TURNBERRY, Scotland -- Contrary to what you may have been told, the weekend at the Open Championship will proceed as scheduled despite Tiger Woods' premature exit. There will still be golf. There will still be wind. There will still be an assortment of deep-fried delicacies that might kill you on the spot.
But Woods' absence does dramatically alter the landscape, with the focus squarely shifting from one legendary figure's pursuit of history to another's. That Tom Watson is tied for the lead in this Open can be attributed to any number of factors -- experience, a couple of seeing-eye birdie putts, something as nebulous as "fate". As it happens, it's the second consecutive British Open in which Woods has surrendered the stage to a fiftysometing former major champion. But this time it isn't a bum knee that has Woods home this weekend. And this time, Watson makes Greg Norman's run last year seem fairly inconsequential by comparison.

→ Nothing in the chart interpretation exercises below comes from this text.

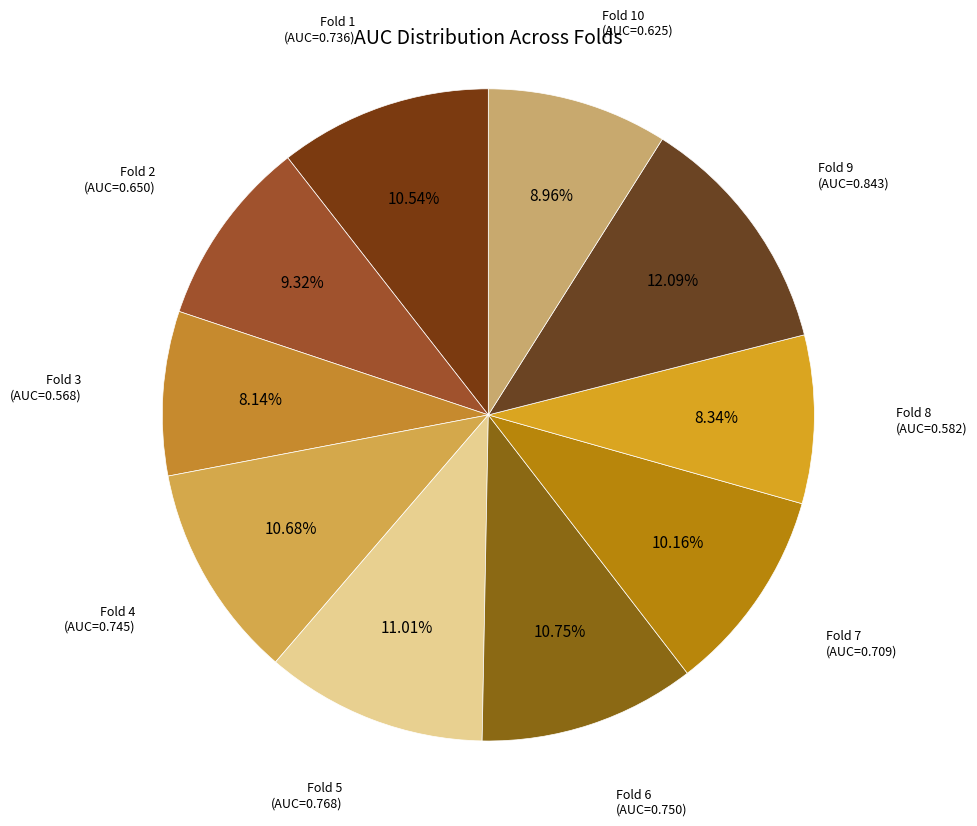

True or false: Fold 5 accounts for 22% of the total.

False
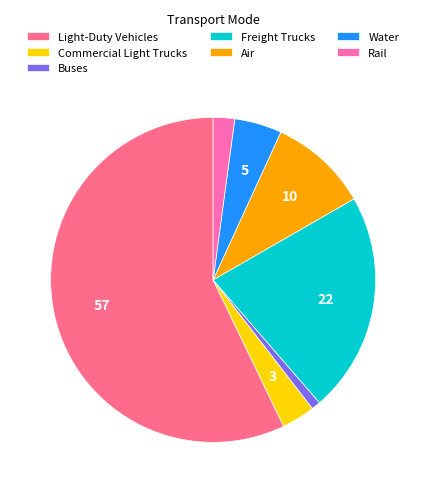

Count the number of slices in the pie.

7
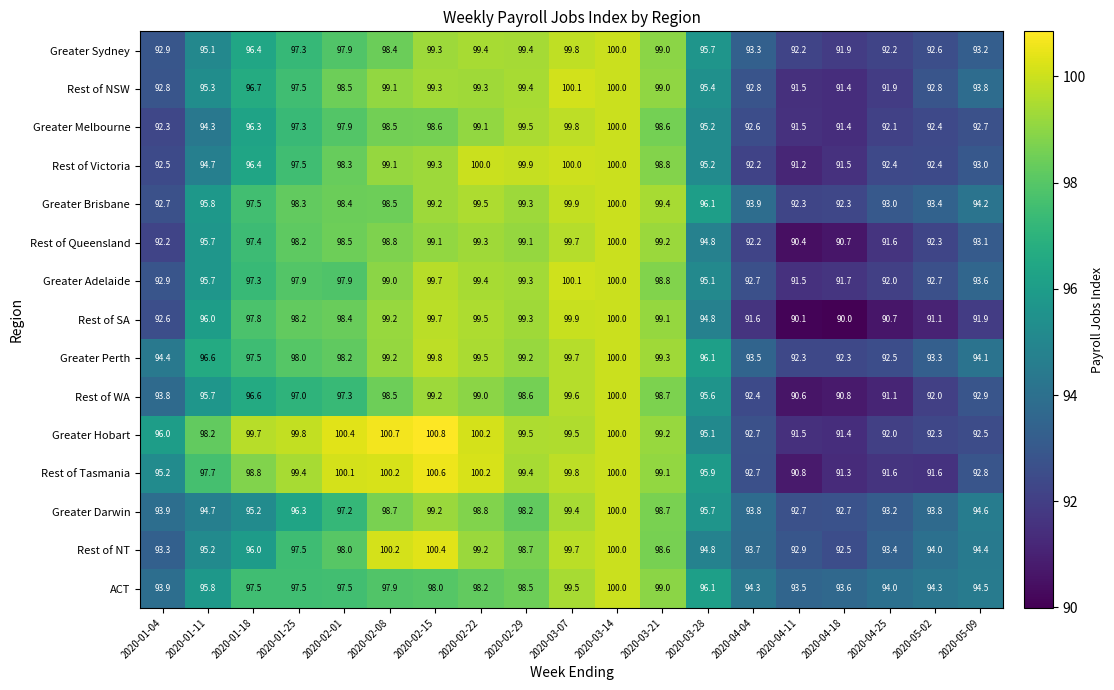

At which label does ACT first exceed 97?

2020-01-18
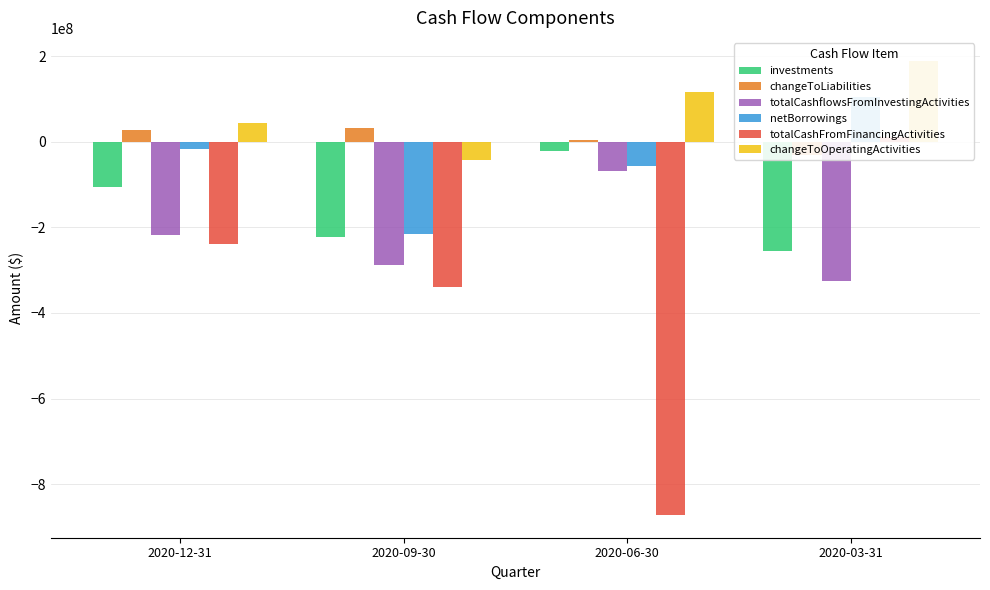

What is the label of the 1st bar from the left?

2020-12-31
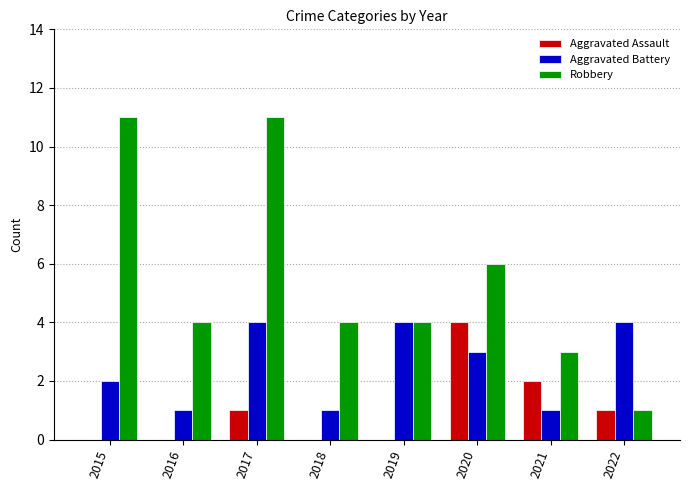

Which series has the largest total across all categories?

Robbery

It goes without saying that Watson has an uphill climb in front of him. As Bill Fields, Golf World's encyclopedic features editor writes, history has not smiled kindly upon the occasional senior player who has sought to turn back the clock at a major. And then there are the conditions. The wind is up again this morning, to the point that at 11:20 a.m. local time, the 27 players on the course here were a combined 37-over par. By the time Watson tees off alongside Steve Marino at 3 p.m., it's likely to be even tougher.
Granted, Watson is on the short list of history's all-time foul weather players, but that, presumably, is more a reflection of him at his prime than the present day. As for the players who might stand in his way, take your pick. Mark Calcavecchia (four under) is another graybeard former champion but in this context, the 49-year-old 1989 champion has a rare advantage of youth. the surging Englishman Ross Fisher (three under) has cropped up on the weekend leaderboard for the second time in as many majors. Retief Goosen (three under) is one of the most proficient major players of is generation, and despite never having won one, Miguel Angel Jimenez (three under) actually might not be far behind.
And then there's Marino. There is little in the scruffy 29-year-old's pedigree that suggests he should be a factor much beyond today. But the same thing could have been said about Ben Curtis or Todd Hamilton, or 10 years ago, Paul Lawrie. In this championship, that logic gets tossed out the window -- especially in a week as upside-down as this one.